=== Excerpted text ===

Daily Local News (West Chester, PA)

Man sentenced for stealing pills

Felix Garcia found guilty of felony robbery for theft of thousands of opioid tablets from Walgreen’s in East Bradford

- By Michael P. Rellahan mrellahan@dailylocal.com @ChescoCour­tNews

WEST CHESTER >> A man who West Chester police investigat­ors had been able to identify as the person who robbed an East Bradford pharmacy of almost 2,700 Oxycodone and OxyContin pills has been sentenced to state prison for the crime which he maintained he did not commit.

Felix “Danny” Garcia, a New Jersey native who told police he worked for The Vanguard Group as a client representa­tive when he was arrested, will serve a threeto seven-year term for felony robbery, plus an additional one year of probation for drug possession charges.

The sentence was handed down March 13 by Common Pleas Court Judge Anthony Sarcione, who had overseen the December trial at which Garcia, who lived in West Chester a few blocks from the pharmacy at the time of the robbery, was found guilty by a jury.

Although the jury was shown video footage of the man who robbed the Walgreen’s Pharmacy at the Bradford Plaza Shopping Center that prosecutor Cynthia Morgan argued was unmistakab­ly Garcia, the suspect had maintained throughout that he was a victim of mistaken identity.

===

#### What this exercise asks
A. According to the news article about the pharmacy robbery, about how many Oxycodone and OxyContin pills were taken?
B. List every person named in the news article about the pharmacy robbery.
C. Reproduce the news article about the pharmacy robbery, everything from "The sentence was" down to "guilty by a jury.".

=== Dataset content ===

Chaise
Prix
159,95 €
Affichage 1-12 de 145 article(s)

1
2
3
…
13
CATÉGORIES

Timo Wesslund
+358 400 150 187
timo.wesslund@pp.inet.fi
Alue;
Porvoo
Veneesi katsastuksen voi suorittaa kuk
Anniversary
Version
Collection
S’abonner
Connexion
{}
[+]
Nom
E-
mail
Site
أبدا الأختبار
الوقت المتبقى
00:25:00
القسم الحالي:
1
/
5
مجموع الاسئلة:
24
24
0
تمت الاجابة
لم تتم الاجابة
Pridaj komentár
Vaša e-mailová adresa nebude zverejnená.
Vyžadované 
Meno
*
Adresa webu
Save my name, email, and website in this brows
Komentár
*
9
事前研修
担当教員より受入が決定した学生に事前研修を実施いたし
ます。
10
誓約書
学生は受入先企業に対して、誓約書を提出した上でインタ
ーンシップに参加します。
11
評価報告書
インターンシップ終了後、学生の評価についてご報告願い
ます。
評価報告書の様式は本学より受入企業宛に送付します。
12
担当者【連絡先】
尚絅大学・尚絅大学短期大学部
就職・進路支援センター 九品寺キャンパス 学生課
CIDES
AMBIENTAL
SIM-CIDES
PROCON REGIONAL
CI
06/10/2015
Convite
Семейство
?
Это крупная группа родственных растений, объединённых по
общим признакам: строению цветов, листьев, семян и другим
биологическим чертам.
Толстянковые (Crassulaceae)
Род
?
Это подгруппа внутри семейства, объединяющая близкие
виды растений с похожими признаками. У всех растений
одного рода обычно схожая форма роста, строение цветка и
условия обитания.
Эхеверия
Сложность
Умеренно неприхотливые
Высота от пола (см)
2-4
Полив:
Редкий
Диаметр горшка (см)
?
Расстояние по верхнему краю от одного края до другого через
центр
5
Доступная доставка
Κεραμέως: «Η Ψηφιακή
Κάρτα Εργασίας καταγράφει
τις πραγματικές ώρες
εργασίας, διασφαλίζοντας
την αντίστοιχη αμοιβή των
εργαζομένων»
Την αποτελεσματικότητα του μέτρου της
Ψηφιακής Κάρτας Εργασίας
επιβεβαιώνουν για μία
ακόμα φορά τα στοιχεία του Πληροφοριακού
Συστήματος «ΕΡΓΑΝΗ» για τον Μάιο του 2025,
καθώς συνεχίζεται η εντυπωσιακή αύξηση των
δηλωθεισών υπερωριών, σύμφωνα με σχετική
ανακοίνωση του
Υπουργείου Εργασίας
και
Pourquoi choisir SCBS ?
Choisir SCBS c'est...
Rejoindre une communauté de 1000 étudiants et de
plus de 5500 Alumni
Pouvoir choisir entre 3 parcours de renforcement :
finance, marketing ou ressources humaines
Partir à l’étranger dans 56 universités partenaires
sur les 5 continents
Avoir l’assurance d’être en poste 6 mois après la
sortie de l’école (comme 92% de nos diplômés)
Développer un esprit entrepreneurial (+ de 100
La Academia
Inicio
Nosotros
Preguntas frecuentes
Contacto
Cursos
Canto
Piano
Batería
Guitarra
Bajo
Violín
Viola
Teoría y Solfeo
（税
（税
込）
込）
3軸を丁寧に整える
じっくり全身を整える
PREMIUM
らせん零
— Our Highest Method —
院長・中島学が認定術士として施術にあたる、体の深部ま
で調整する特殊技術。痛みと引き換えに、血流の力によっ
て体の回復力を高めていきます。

===

#### Results of the exercise
A. Almost 2,700 pills.

B.
Michael P. Rellahan
Felix "Danny" Garcia
Anthony Sarcione
Cynthia Morgan

C.
The sentence was handed down March 13 by Common Pleas Court Judge Anthony Sarcione, who had overseen the December trial at which Garcia, who lived in West Chester a few blocks from the pharmacy at the time of the robbery, was found guilty by a jury.